The Sky Is Falling! The Sky Is Falling!

Generally I avoid the news, but lately I am trying to see what is going on in the automotive sector. I was referred by Google to an article by Justin Hyde in the Detroit Free Press published Sunday, June 22, 2008. The title is "Month of Economic Troubles Has U.S. Automakers On Edge - Another Jolt Could Tear Them Asunder, Analysts Say." Just in case you want to read this piece, here is the link: Article.

This article is not meant to lift you up; however, he does have a small "positive" angle in a section sub-titled, "Hints of Hope." Hints is a good description. It's not his fault. He is doing his job and he is rewarded for focusing on what is wrong. He must have been overcome and thought seeing a bright side might help. Here is a great sentence that is under that Hints of Hope heading: "A stampede of customers shunning big trucks for small cars has left dealers with too few popular sedans to sell and too many unpopular SUVs and pickups clogging lots." A stampede of customers shunning. . . interesting phrase. I'm sure a stampede of customers should be doing something. I'm sure any dealer in the world would love to have a stampede of customers shunning or otherwise.

Nonetheless, the next two sentences say the opposite (still under the Hints of Hope heading): "Russ Shelton, owner of Shelton Pontiac-Buick-GMC in Rochester Hills, said incentives had done little to draw buyers into the showroom. "There's no floor traffic, there's no one calling in," said Shelton, a 30-year veteran. "This is probably the worst I've seen it, and I lived through the oil embargo of the '80s." Now, I thought this was interesting. I was selling cars during the oil embargo in 1973-4, which is close to the '80s, and my take was that this was a completely different thing. It wasn't gas prices, it was a shortage of gas. There is no shortage now. I can buy all I want. In 1973-4 I could not. But, I'll go with Shelton: it sucks. No, that's not it. It really sucks.

Under the next heading, A Troubling Month, we find this: "Outside of oil prices topping $130 a barrel, other economic indicators haven't reprised the worst of the 1980s, when soaring inflation and widespread unemployment triggered the worst recession since the Great Depression and nearly put Chrysler into bankruptcy." My that is a mouthful. You have to take a deep breath to get that all out. Soaring inflation. I kind of like that one, being a pilot and all. Soaring does sound kind of nice and free and exciting--as does inflation, I suppose--depending on what is being inflated. Then, we do always have to compare things to the Great Depression as if depressions can be great, capitalized and all. Having been in the car business since 1972, I know that the second greatest depression of the 1980s (has a nice ring to it, you think?) didn't almost cause Chrysler to go bankrupt. . . nearly. It was the crap they were building as I recall. But that was before Mr Mustang took over. I'm so glad that outside of current oil prices, things are not so bad in Detroit. The Big Three should feel much better now.
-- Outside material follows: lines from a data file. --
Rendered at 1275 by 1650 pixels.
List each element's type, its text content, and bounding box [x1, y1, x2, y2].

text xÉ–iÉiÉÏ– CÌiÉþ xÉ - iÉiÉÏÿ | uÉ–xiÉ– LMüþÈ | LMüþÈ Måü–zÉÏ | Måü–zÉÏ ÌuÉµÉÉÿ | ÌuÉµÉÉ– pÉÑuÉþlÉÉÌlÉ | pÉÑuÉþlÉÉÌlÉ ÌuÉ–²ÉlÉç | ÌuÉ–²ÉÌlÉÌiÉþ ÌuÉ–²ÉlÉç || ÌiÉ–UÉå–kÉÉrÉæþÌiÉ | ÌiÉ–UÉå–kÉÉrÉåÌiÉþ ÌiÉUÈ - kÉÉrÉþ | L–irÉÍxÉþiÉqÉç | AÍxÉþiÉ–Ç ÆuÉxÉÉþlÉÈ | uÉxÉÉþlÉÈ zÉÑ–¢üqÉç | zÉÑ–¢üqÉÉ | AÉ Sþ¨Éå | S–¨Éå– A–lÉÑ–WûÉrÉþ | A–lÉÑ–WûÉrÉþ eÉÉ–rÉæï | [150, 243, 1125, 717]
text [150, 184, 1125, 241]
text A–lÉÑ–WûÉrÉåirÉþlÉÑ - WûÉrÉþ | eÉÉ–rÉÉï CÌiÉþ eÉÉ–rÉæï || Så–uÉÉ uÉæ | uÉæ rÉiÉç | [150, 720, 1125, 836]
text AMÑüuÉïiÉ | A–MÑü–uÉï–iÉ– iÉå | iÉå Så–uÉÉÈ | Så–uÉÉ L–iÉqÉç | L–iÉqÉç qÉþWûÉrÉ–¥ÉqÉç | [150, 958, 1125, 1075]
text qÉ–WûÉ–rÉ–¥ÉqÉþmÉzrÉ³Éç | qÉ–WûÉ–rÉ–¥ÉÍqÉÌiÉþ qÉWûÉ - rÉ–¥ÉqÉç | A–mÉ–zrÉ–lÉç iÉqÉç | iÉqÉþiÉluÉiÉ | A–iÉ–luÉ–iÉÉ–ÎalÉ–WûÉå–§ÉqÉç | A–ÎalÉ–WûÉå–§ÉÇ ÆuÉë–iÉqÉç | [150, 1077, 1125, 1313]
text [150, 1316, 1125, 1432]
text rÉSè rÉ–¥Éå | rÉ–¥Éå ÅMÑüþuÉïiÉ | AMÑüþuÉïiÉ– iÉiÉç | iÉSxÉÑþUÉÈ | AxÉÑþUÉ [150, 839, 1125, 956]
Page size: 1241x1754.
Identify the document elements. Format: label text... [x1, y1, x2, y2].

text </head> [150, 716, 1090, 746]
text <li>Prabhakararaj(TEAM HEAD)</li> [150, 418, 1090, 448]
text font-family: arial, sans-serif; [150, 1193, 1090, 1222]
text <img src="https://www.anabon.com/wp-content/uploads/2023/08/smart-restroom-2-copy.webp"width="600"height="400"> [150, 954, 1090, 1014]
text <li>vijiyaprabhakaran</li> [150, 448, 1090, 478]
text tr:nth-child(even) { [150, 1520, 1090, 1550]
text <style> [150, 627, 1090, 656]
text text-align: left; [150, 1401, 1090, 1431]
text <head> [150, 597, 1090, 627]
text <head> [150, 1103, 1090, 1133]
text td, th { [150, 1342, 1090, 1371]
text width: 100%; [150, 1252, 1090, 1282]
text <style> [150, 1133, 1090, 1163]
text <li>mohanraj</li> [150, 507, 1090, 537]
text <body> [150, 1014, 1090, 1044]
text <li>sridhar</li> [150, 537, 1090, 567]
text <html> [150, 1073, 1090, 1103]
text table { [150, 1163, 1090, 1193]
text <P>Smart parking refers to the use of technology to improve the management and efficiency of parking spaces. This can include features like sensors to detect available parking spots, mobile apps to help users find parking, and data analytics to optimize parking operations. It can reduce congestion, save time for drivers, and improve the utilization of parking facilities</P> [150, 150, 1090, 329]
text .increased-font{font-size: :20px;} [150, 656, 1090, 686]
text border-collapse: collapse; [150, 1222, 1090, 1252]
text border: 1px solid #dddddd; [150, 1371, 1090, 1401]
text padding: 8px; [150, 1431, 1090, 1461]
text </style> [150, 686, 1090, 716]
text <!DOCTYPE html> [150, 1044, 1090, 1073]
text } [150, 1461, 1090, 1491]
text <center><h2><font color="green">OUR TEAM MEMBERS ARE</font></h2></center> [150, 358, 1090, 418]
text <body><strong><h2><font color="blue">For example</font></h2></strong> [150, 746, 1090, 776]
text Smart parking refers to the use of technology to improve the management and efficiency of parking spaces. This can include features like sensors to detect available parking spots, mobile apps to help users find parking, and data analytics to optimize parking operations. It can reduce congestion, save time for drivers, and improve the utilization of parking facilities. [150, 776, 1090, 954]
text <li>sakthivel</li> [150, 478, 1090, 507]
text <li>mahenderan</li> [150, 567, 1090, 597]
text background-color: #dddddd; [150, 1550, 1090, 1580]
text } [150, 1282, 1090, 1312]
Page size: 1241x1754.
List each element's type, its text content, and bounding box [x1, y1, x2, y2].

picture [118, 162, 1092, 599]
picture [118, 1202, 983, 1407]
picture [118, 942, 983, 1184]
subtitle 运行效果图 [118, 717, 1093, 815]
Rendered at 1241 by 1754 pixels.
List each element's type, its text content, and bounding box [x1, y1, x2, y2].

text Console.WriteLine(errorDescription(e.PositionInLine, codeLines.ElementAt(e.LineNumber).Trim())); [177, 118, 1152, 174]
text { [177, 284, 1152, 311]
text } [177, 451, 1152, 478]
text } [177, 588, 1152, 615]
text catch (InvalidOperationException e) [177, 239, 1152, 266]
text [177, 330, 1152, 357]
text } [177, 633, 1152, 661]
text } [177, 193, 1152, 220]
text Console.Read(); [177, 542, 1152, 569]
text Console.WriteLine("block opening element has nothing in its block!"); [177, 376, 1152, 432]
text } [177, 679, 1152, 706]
Then we get this line: "GM had $23.6 billion (that's BILLION--23,600 million!) in cash on hand at the end of the first quarter, which ended in March, along with another $7 billion (7,000 million) in credit available." Doesn't every business in the world want those kind of cash reserves. It does tend to give them time to respond or react or whatever.

It gets better. Here is the last couple of sentences: "Detroit "has to be able to transition to a business of not only producing cars and crossovers, but convincing customers to pay up for them," Clark said. "You have to have a fundamental sea change in the underpinnings of the business." Sure. Easy for you to say.

The first line in the story sets the tone: "Every sign of economic health--jobs, oil prices, credit, housing--suggests a calamity on the horizon as bad as Detroit's keystone industry has ever faced." Whew! It's always these pesky circumstances and changing seas that gets those Detroit Three into a calamity with the horizon. They do a great job of reacting to it all without anyone's help. Like this line: "GM President Fritz Henderson said last month that 18 of GM's next 19 new models in the United States would be cars or crossovers, while Ford pledged Friday to speed the transition of its more efficient European cars to American versions." You go GM and Ford. You go. That's the way to react to all this negative stuff coming down from the world. Great followership. Gas goes from $2.50 to $5 a gallon and they are planning on building smaller cars and importing more efficient European cars. . . nice! I'm wiggling in my seat as we speak. No wonder GM needs 23.6 billion stashed away. Gag me. Who was it that killed the electric car?

I had a great time laughing throughout this article. I hope you did too. To take it seriously is only for the insane and depressed.